### Do this
Output the lines of the entries below beginning at the one with "through a 20" and ending with the last, exactly as written and without pictures.

Data entries:
........

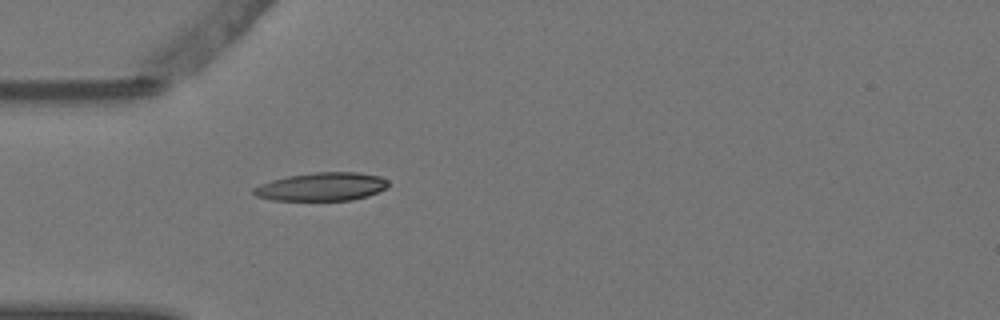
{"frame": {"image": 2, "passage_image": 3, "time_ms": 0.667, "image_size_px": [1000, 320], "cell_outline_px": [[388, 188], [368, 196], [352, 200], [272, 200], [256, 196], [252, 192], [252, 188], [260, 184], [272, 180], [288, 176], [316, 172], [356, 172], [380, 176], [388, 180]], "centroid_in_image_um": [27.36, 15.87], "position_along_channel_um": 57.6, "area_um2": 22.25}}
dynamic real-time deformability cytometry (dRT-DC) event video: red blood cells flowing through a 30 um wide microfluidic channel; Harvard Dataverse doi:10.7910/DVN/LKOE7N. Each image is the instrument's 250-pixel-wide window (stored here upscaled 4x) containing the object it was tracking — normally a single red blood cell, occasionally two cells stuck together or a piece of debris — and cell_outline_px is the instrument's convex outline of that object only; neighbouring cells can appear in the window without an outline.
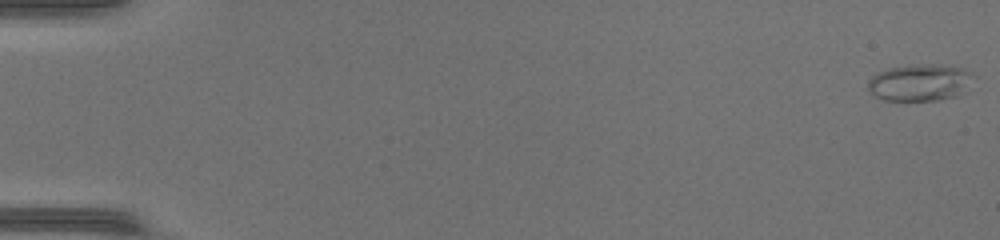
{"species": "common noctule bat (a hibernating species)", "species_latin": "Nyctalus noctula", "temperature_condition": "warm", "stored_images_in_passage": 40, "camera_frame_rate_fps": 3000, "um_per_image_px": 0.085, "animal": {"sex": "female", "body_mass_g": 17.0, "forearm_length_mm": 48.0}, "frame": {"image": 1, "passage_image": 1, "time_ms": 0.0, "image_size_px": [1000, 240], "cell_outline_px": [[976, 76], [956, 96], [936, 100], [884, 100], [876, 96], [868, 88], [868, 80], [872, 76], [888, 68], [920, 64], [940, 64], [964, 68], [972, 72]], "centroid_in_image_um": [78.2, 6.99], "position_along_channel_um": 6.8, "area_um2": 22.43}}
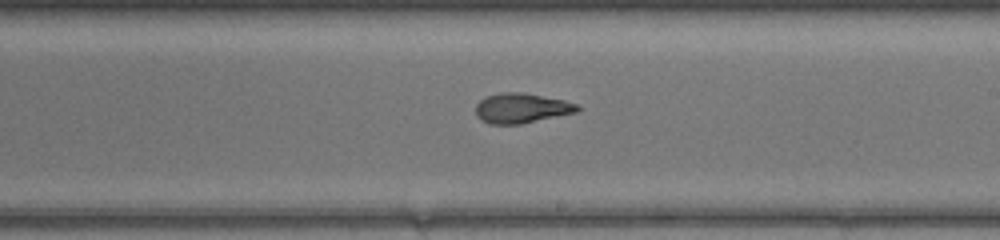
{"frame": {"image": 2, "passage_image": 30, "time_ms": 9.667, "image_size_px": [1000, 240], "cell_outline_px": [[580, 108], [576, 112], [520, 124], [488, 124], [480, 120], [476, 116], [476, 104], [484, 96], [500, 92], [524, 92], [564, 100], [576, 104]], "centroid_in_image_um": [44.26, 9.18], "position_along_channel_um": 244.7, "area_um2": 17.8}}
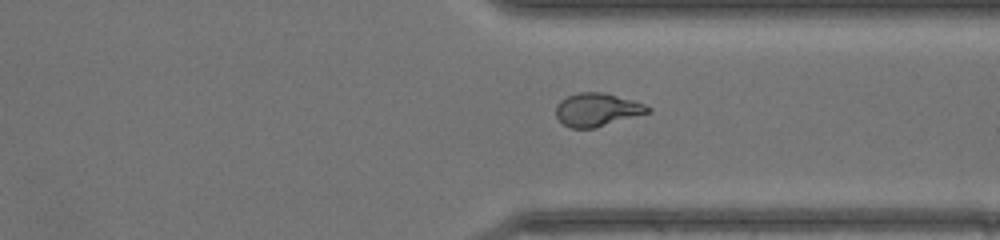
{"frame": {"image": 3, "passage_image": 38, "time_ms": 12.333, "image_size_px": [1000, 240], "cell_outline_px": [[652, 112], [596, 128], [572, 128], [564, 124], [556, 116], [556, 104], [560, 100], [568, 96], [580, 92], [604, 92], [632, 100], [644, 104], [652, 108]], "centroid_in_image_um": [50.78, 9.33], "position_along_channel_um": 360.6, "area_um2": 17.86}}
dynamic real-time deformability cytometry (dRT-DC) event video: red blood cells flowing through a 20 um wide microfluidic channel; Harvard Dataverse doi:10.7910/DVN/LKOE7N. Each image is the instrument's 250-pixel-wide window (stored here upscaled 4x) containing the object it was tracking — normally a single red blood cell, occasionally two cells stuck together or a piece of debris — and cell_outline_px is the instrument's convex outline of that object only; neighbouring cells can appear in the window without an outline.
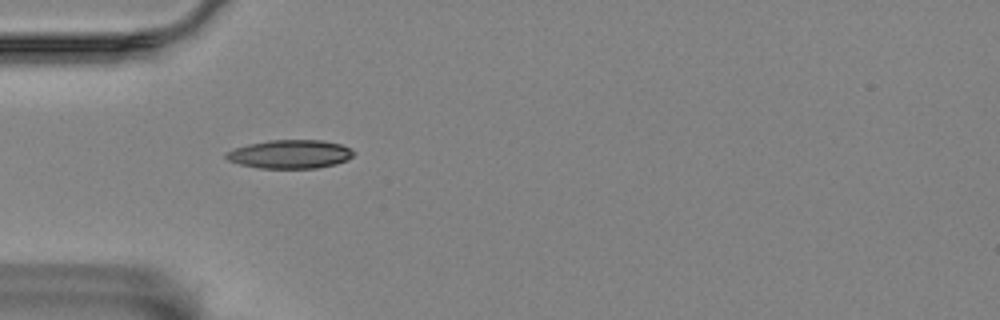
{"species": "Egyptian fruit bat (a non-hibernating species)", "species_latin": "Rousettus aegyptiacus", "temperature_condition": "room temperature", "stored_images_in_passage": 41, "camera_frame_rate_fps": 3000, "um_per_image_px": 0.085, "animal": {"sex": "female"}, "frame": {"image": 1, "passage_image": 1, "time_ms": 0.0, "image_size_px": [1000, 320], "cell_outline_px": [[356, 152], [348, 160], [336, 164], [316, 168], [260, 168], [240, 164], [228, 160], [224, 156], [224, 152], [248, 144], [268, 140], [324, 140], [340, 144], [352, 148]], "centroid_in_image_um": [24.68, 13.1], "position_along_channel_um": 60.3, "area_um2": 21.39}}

........

### Task solution
dynamic real-time deformability cytometry (dRT-DC) event video: red blood cells flowing through a 20 um wide microfluidic channel; Harvard Dataverse doi:10.7910/DVN/LKOE7N. Each image is the instrument's 250-pixel-wide window (stored here upscaled 4x) containing the object it was tracking — normally a single red blood cell, occasionally two cells stuck together or a piece of debris — and cell_outline_px is the instrument's convex outline of that object only; neighbouring cells can appear in the window without an outline.
{"species": "Egyptian fruit bat (a non-hibernating species)", "species_latin": "Rousettus aegyptiacus", "temperature_condition": "room temperature", "stored_images_in_passage": 41, "camera_frame_rate_fps": 3000, "um_per_image_px": 0.085, "animal": {"sex": "female"}, "frame": {"image": 1, "passage_image": 1, "time_ms": 0.0, "image_size_px": [1000, 320], "cell_outline_px": [[356, 152], [348, 160], [336, 164], [316, 168], [260, 168], [240, 164], [228, 160], [224, 156], [224, 152], [248, 144], [268, 140], [324, 140], [340, 144], [352, 148]], "centroid_in_image_um": [24.68, 13.1], "position_along_channel_um": 60.3, "area_um2": 21.39}}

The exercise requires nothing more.